Methods Ten patients (mean age 50±19 years) affected by MCTD with Raynaud phenomenon (Kasukawa’s criteria)4 who performed their first NVC were enrolled. Among these, complete capillaroscopic and clinical data at three years were available for 7 patients (disease duration 6.4±4.2 years). Main NVC parameters (absolute number of normal and total capillaries and scores of capillary ramifications, enlarged capillaries, giant capillaries, microhemorrhages, number of capillaries) were evaluated by NVC at baseline (T0, first NVC), and after one (T1) and three years (T3). Possible variations of capillary findings were analysed, along with correlations among capillaroscopic and clinical parameters. Furthermore, we compared main NVC parameters at T0 of ten above-mentioned MCTD patients versus ten random SSc patients with the same disease duration (6.4±4.2 years) and similar age (51±17 years). Statistical analysis was performed by non parametric tests. The patients were receiving different immunosuppressive treatments.

Results No statistically significant variation of the scores as well as of the absolute value of the above reported capillary parameters was observed during the 3 years of follow-up. No statistically significant correlation was observed between capillary parameters and MCTD clinical aspects (Raynaud phenomenon, dysphagia, dyspnoea, sclerodactily, sicca syndrome, telangiectasies and arthralgia) at first visit and during follow-up. The scores of enlarged capillaries and giant capillaries were found significantly higher (p<0.05) in patients with SSc versus MCTD patients at T0. Moreover, the absolute number of total capillaries and normal capillaries were found significantly lower (p<0.05) in SSc patients versus MCTD patients. On the contrary, no statistically significant difference was observed for the other capillary parameters (capillary ramification, microhemorrhages) between the two groups of patients.
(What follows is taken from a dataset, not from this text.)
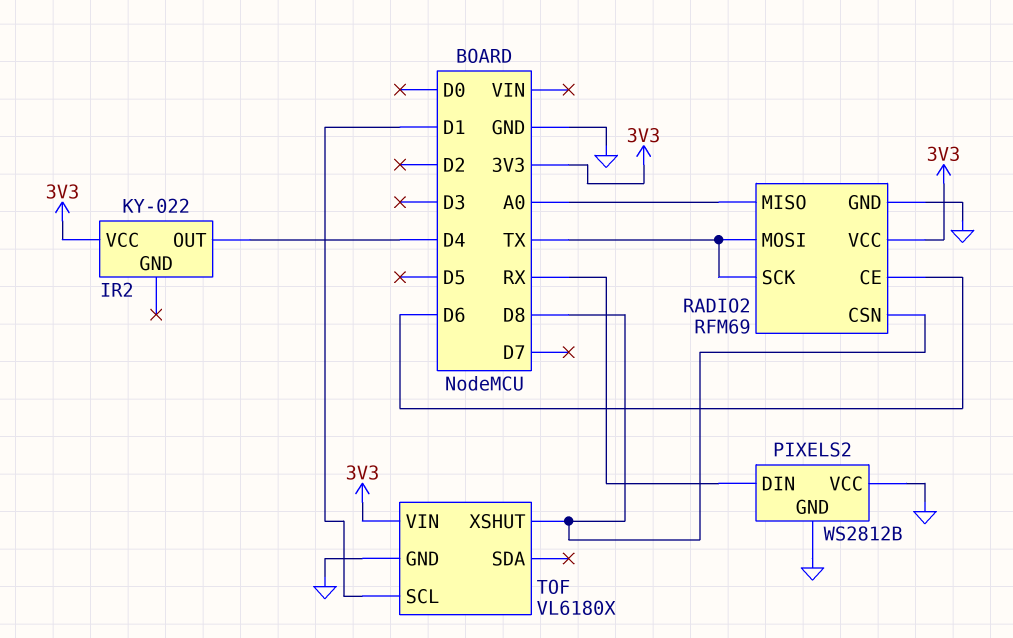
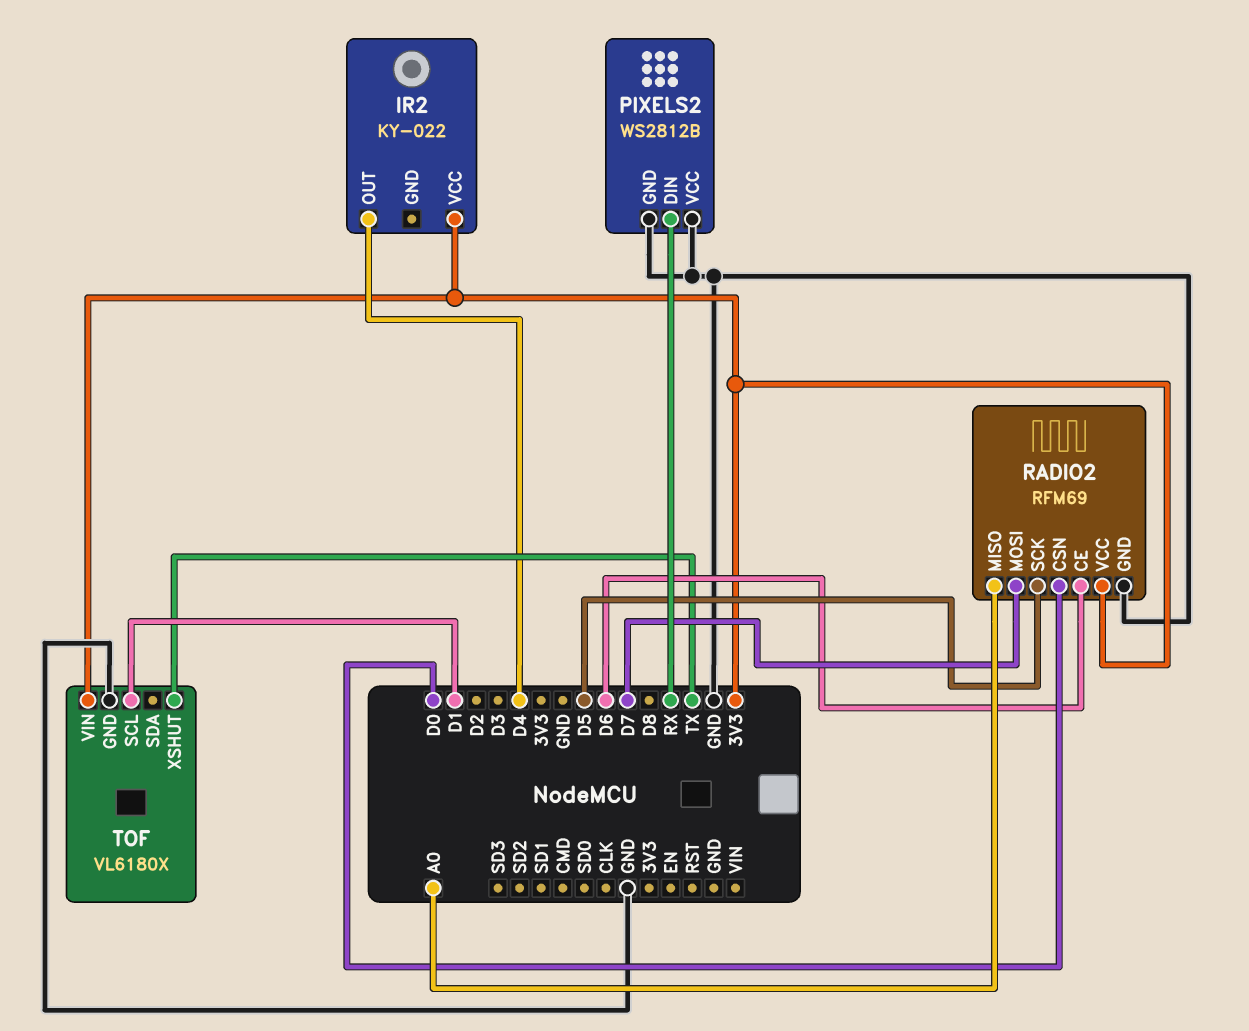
RADIO2 pin CSN: D8 -> D0
RADIO2 pin MOSI: TX -> D7
RADIO2 pin SCK: TX -> D5
TOF pin XSHUT: D8 -> TX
Conclusions In a limited cohort of MCTD patients with an average disease duration of 6.4 years and a follow-up of three years, the nailfold microangiopathy does not seem to be significantly progressive. Patients with MCTD seem to show less enlarged/giant capillaries, and larger absolute number of total and normal capillaries than SSc patients. Still difficult to identify a defined NVC pattern in MCTD patients.

References [1] Cutolo M. et al. Best Pract Res Clin Rheumatol2008; 22:1093–108.

[2] Cutolo M. et al. J Rheumatol. 2000; 27:155–60.

[3] De Holanda Mafaldo DA, et al. Lupus. 2007; 16:254–8.

[4] Cappelli S. et al. Semin Arthritis Rheum. 2012; 41:589–98.